WHAT THE TASK ASKS
Within the data below, copy each line where the string "Home" is found.

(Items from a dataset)
►
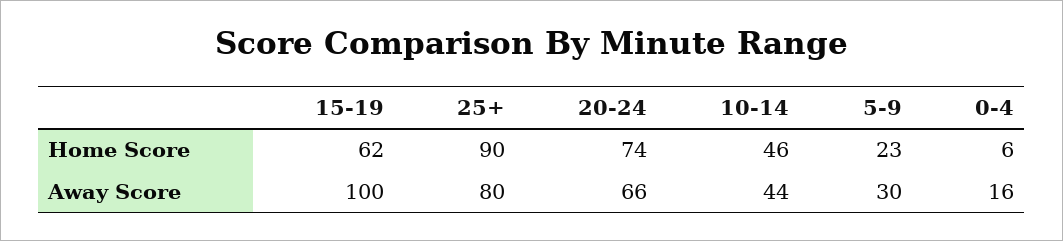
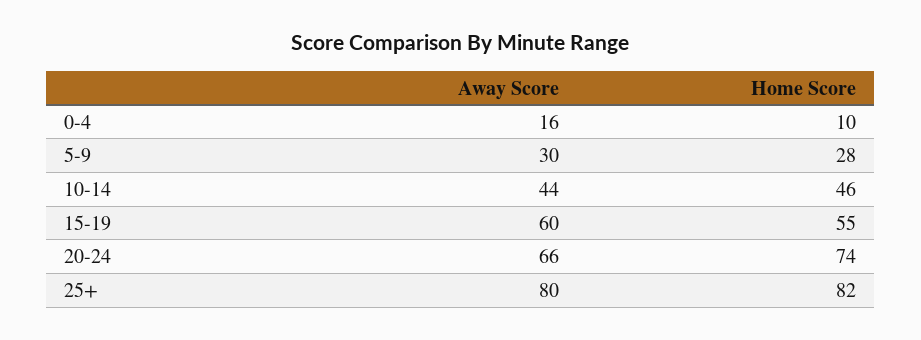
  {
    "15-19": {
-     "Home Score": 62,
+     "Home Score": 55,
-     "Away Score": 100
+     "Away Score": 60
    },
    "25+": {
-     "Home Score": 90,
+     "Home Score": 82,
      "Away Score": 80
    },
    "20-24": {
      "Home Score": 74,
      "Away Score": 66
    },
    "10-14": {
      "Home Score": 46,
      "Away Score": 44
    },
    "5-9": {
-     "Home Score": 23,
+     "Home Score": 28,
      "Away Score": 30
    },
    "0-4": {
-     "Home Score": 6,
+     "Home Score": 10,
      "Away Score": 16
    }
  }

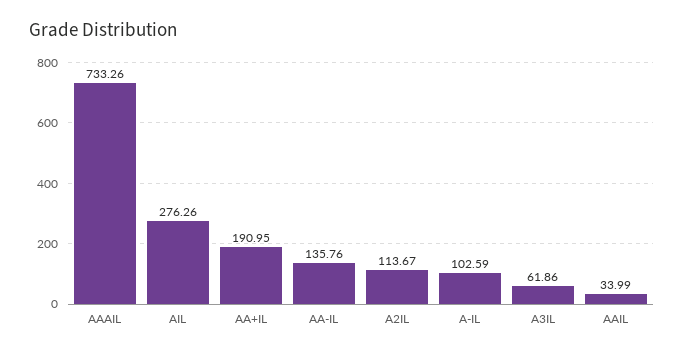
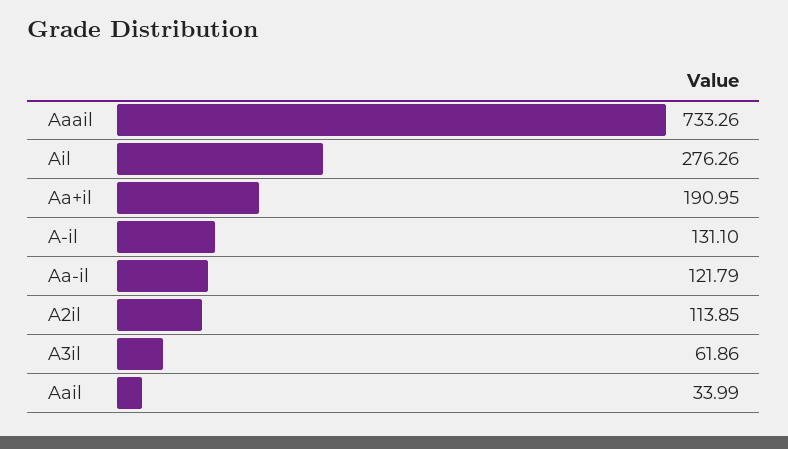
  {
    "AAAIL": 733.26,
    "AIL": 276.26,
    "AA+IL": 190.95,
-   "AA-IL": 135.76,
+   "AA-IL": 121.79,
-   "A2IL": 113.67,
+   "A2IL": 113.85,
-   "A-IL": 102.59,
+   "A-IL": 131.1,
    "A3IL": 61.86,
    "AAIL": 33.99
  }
◄
►
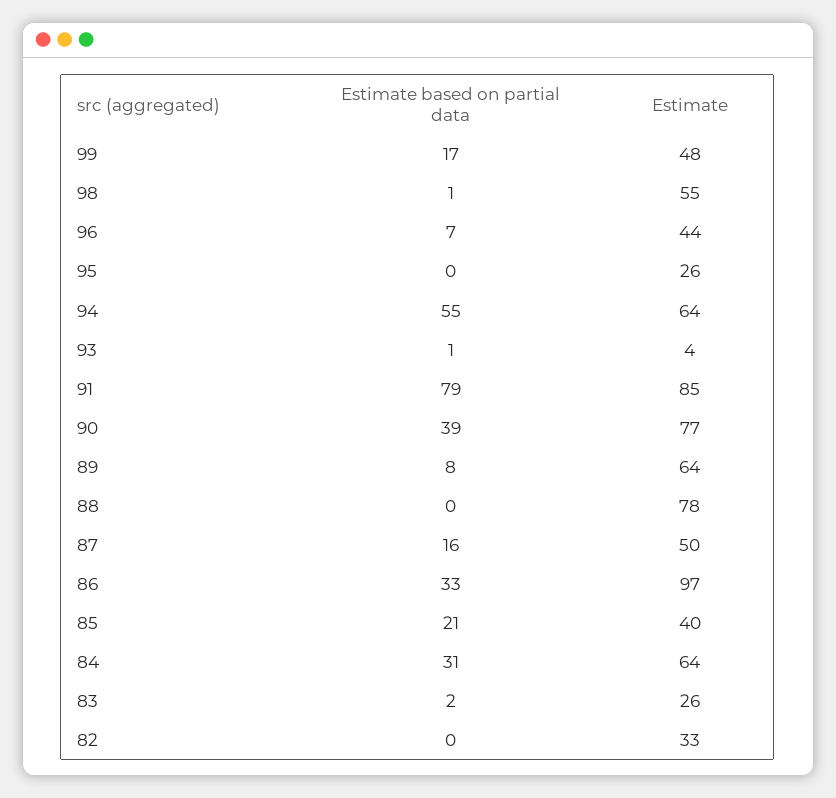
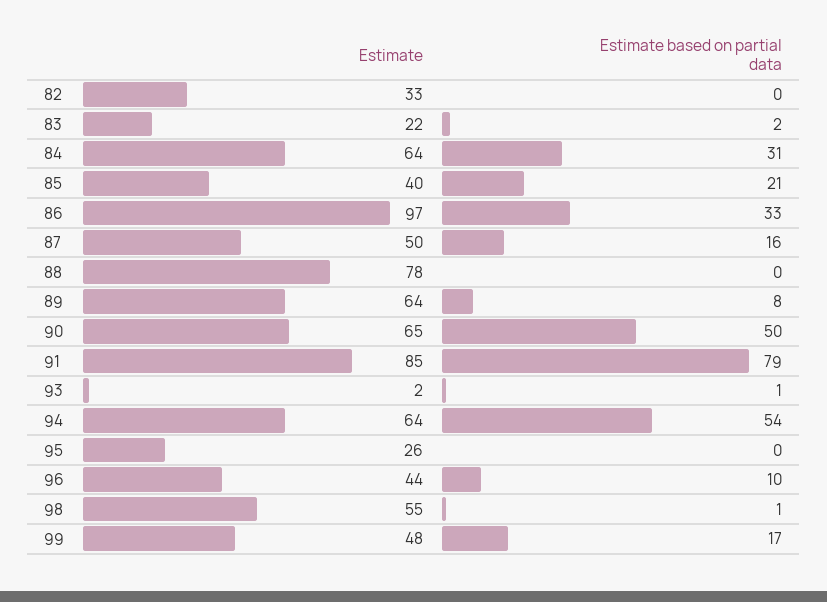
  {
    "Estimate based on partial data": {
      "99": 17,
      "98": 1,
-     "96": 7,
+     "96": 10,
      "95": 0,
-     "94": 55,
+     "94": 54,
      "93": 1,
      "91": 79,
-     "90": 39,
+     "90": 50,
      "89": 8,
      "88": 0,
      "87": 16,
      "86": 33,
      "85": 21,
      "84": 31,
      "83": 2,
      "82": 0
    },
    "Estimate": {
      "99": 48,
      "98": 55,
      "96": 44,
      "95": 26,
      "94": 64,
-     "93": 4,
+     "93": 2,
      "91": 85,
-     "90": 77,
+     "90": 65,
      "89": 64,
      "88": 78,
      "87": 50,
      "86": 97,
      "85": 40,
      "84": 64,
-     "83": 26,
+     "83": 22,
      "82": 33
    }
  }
◄
►
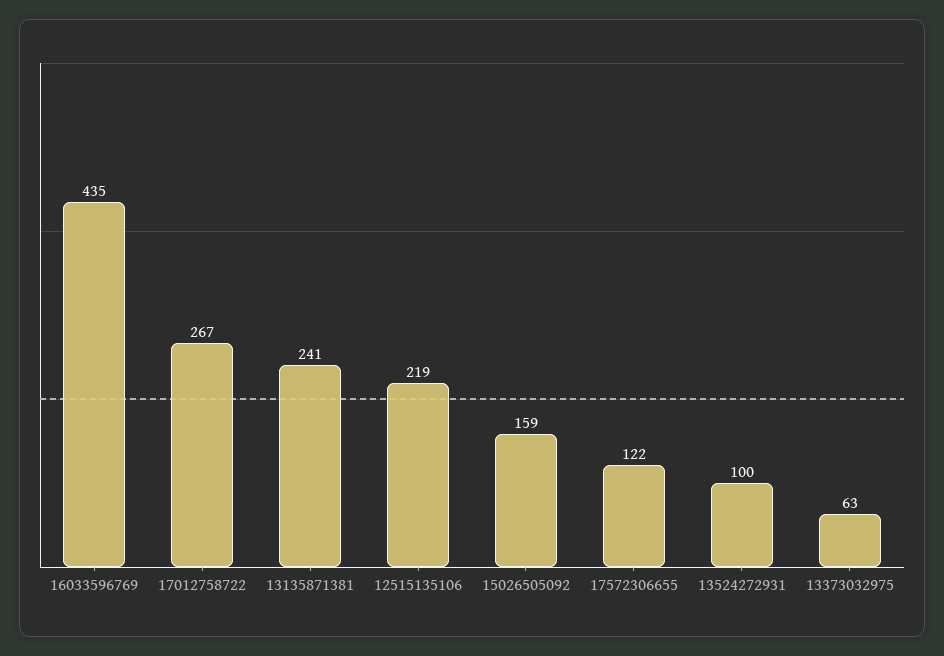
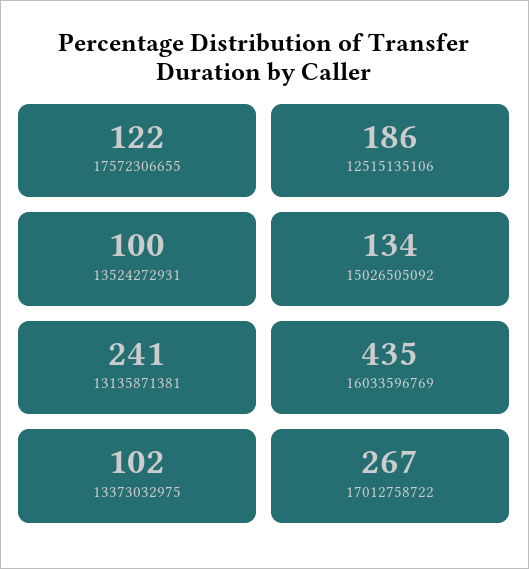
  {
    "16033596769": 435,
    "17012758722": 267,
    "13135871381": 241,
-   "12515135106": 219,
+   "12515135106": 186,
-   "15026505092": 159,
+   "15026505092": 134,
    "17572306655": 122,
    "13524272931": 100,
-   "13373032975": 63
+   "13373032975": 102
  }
◄
EXERCISE ANSWER
-     "Home Score": 62,
+     "Home Score": 55,
-     "Home Score": 90,
+     "Home Score": 82,
      "Home Score": 74,
      "Home Score": 46,
-     "Home Score": 23,
+     "Home Score": 28,
-     "Home Score": 6,
+     "Home Score": 10,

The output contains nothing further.